The top complaint heard by anyone in the automotive industry is about the price of a new car. Nearly every segment and every model has risen steadily to what appears to be a very large five-digit number. According to Edmunds research, new car prices have risen by 29 percent in the past decade (2009-2018).
The average car price is now over $36,000 and the average down payment for a new car is over $4,000.
The reasons for these increases are many, but many of them center around mandated requirements for vehicle safety and technology systems and on costs of manufacturing. Buyers are also fewer and further between, with fewer of the newer generation of buyers purchasing a new car (both by numbers and percentage) than there were 10 years ago. Yet the buyers that are out there are willing to shell out more to get more vehicle.
To go with larger car prices there are larger monthly payments. This explains why leasing is becoming more popular and why longer-term loans are also becoming more popular. The average buyer is now purchasing a car on a 69-month (6-year) loan at an average annual percentage rate of about 4.7 percent. After a down payment of over $4,000.
Where things get tricky is in average household incomes. Those have only gone up by an average of six percent. Today’s average new car costs about half of the annual income for today’s household (income versus sticker price). Interest rates are also up, averaging about a point and a quarter higher over that same period.
Similar changes are happening in the used car market, which has seen both book and trade-in values go up at a rate almost equal to the cost of new cars. This is likely due to demand increasing, as more buyers turn to the used market for a deal.
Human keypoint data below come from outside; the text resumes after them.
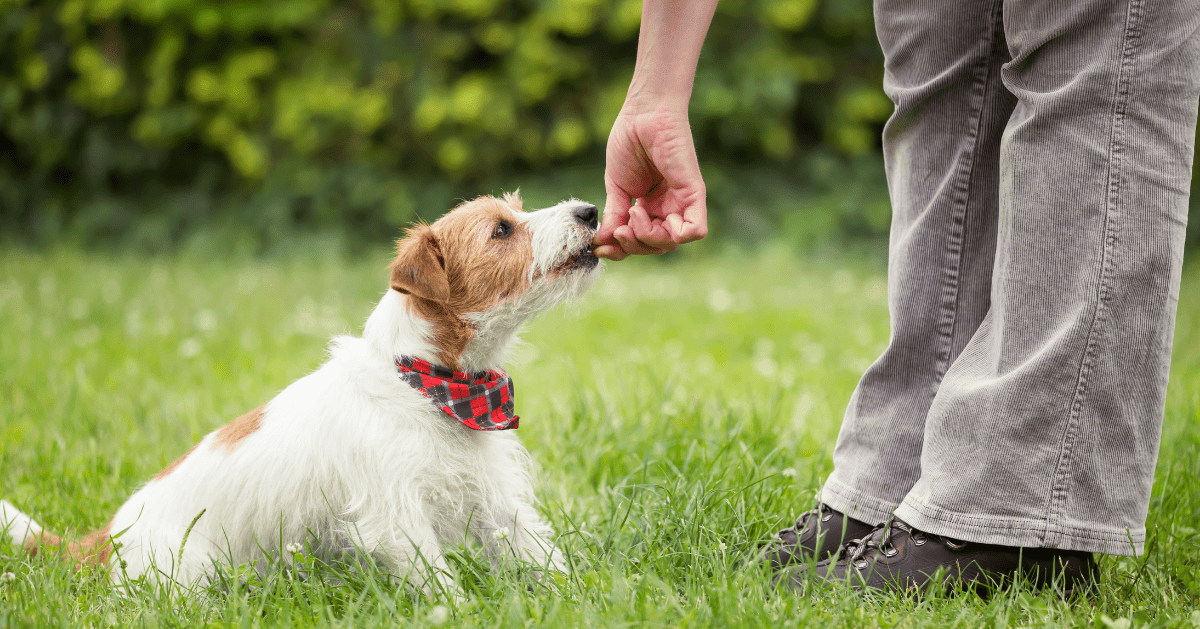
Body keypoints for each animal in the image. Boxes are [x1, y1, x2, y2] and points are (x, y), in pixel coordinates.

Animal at [0, 194, 600, 592]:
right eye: (501, 231)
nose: (590, 210)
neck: (430, 383)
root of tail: (107, 538)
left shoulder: (496, 497)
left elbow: (539, 551)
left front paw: (582, 595)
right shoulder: (396, 516)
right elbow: (438, 582)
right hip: (188, 573)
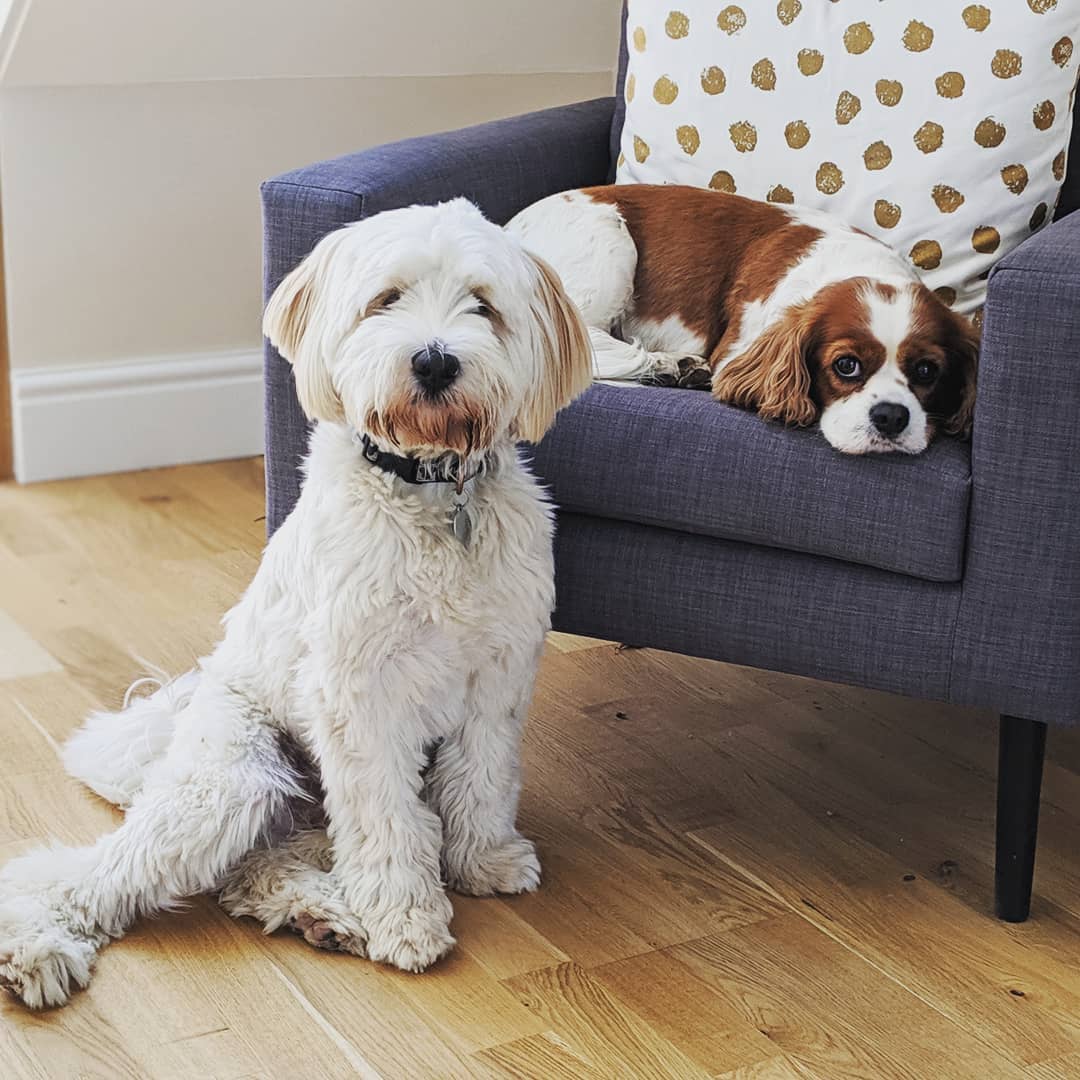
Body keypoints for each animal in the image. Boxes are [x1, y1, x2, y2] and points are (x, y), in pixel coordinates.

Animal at [0, 198, 591, 1006]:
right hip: (231, 783)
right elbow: (387, 819)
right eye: (387, 298)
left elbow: (482, 777)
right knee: (84, 876)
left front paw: (484, 860)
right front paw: (405, 918)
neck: (432, 493)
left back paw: (324, 914)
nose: (435, 361)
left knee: (251, 872)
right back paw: (35, 949)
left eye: (483, 305)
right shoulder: (360, 691)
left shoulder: (498, 672)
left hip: (294, 815)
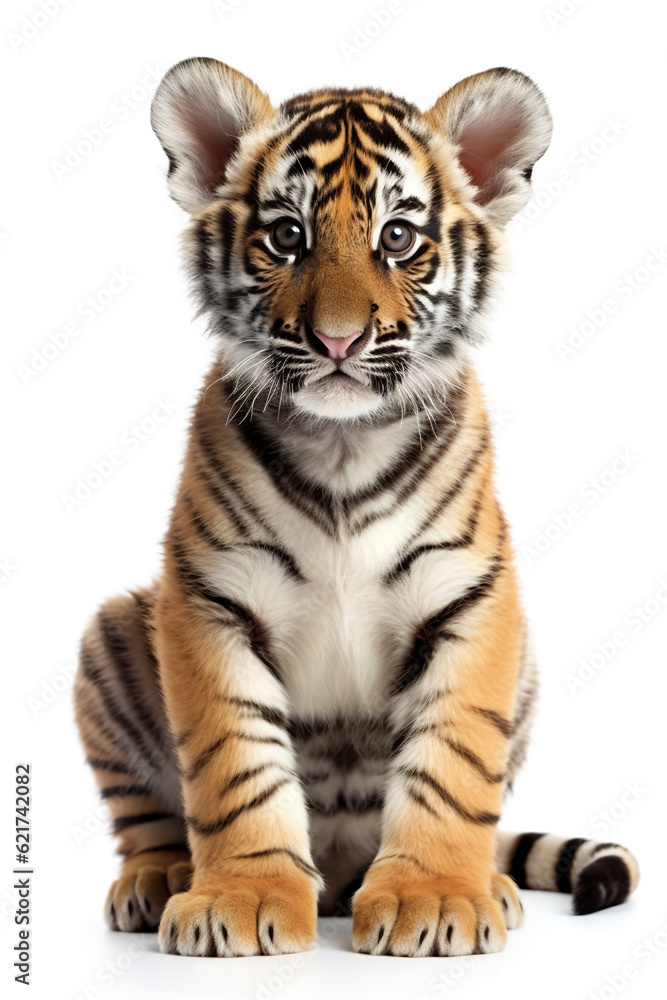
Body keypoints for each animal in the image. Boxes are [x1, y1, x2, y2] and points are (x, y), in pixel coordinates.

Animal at [73, 57, 639, 958]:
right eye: (286, 237)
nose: (337, 340)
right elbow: (235, 765)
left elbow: (451, 765)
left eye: (397, 239)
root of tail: (340, 870)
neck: (343, 447)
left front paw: (435, 899)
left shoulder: (471, 601)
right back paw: (159, 880)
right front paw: (239, 897)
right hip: (114, 631)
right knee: (148, 820)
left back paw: (490, 883)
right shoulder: (209, 599)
To compensate some, however, cars are now safer, more powerful, quieter, and more tech savvy than they were a decade ago. Also partially to blame, at least for interest rate increases and monthly payment boosts, are sub-prime loans (loans to those with scores under 621). Those types of loans have increased in both the used and new car markets over the past decade. So have loans with smaller than suggested down payments. This sub-prime lending has meant an increase in defaults as well, mostly in the demographics of buyers under the age of 30.
This pathway of increased prices, easier loans, and more costs follows closely with what culminated in the housing market crash of 2008. Could we be seeing something similar in automotive? It’s possible for sure.